SLIDER

What I Learned From a Phone Call with My Dad


If there is one word I might choose to describe January it would be: refocus.  It's been a relatively slow and quiet month here; something I so desperately needed.  I hardly picked up my camera and all but ditched social media.  It's renewing to take a break from all the hustle and online advertising.  I feel like I've been able to reprioritize and rebalance my life.  It doesn't mean I have it all together.  No!  Haha.  That will never happen.  But it does mean that I feel a sense of calm and contentment I haven't felt in quite a while.

If you've been following along here over the last couple of months, you might have picked up on the fact that I've been feeling overwhelmed and stressed.  In a constant state of go, go, go, I've been wearing myself thin!

Then my dad called last week.  I am a version of him in so many ways.  We talked for an hour and twenty two minutes.  It was so fun to talk with him.  He said exactly what I needed to hear in exactly the way I needed it.  I got off the phone and happy cried.

He described the kind of person he used to be thirty years ago; it was like he was describing the male version of me!  Growing up, my dad always had a project: building a car, building an airplane, building a boat.  He remembered getting about ten or twenty minutes in to fixing this fender on the car when my mom popped into the garage.  Dinner was ready.  Us kids needed his attention.  And my dad would think, "Geez!  Why can't you people just be self sufficient for twenty more minutes?!"

My thoughts have echoed his more times than I can count!  I just want to get something done from start to finish without being interrupted.  Is it too much to ask?  Well, yes, it is.

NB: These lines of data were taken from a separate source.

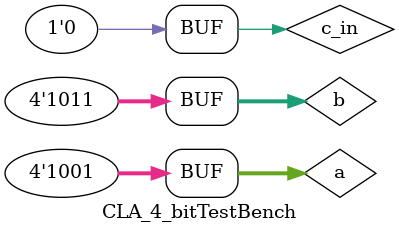
<source format=v>
`timescale 1ns / 1ps


/*
# ---------------------------------------------------------
    # COMPUTER ORGANIZATION LABORATORY
    # AUTUMN SEMESTER 2022
    # Assignment 3
    # Problem 2
    # Group No. 60
    # Abhay Kumar Keshari 20CS10001
    # Hardik Soni 20CS30023
# ---------------------------------------------------------
*/


module CLA_4_bitTestBench;

	// Inputs
	reg [3:0] a;
	reg [3:0] b;
	reg c_in;

	// Outputs
	wire [3:0] s;
	wire c_out;

	// Instantiate the Unit Under Test (UUT)
	CLA_4_bit uut (
		.a(a), 
		.b(b), 
		.c_in(c_in), 
		.s(s), 
		.c_out(c_out)
	);

	initial begin
		$monitor("@%d ns, a = %d, b = %d, c_in = %d, s = %d, c_out = %d", $time, a, b, c_in, s, c_out);
		// Inititalize the Test Cases
		a = 4'b0100; b = 4'b0100; c_in = 1'b0;
		#100;
		a = 4'b1100; b = 4'b0100; c_in = 1'b0;
		#100;
		a = 4'b0100; b = 4'b0100; c_in = 1'b0;
		#100;
		a = 4'b1001; b = 4'b1011; c_in = 1'b0;
		#100;
    end
      
endmodule


</source>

My dad then went on to explain about his current project, a boat.  In his mind, he figured it would take about three years to restore.  Well, it's been seven years and it looks like it'll take about three more to finish it.  A three year project turned into a ten year project.  In the mean time, however, he remarried and has been coaching basketball every year.  Coaching has taken him away from the boat, but his time has been used in a much better way by making differences (big and small) in children's lives.

Time is about people.  It's not about ourselves.

So when that home organization project that I think should only take two weeks to complete actually takes eight, it's okay.  If it takes me an extra year to finally put Conrad's baby book together, it's okay.  It really doesn't matter in the grand scheme of things.  It's okay to plug along at a snail's pace.  It'll get done... eventually.  And in the mean time, I'm caring for those people in my life I love most.  That's where my time really matters.

Aww, I love my dad.  I knew all this, but for some reason, I didn't feel validated in my thoughts and feelings.  Sometimes it just takes a special someone who truly understands to make it all click.  It was exactly what I needed to hear.  I am now giving myself permission to slow down and just be present.  Life is good again.  Thanks for the wisdom, Dad.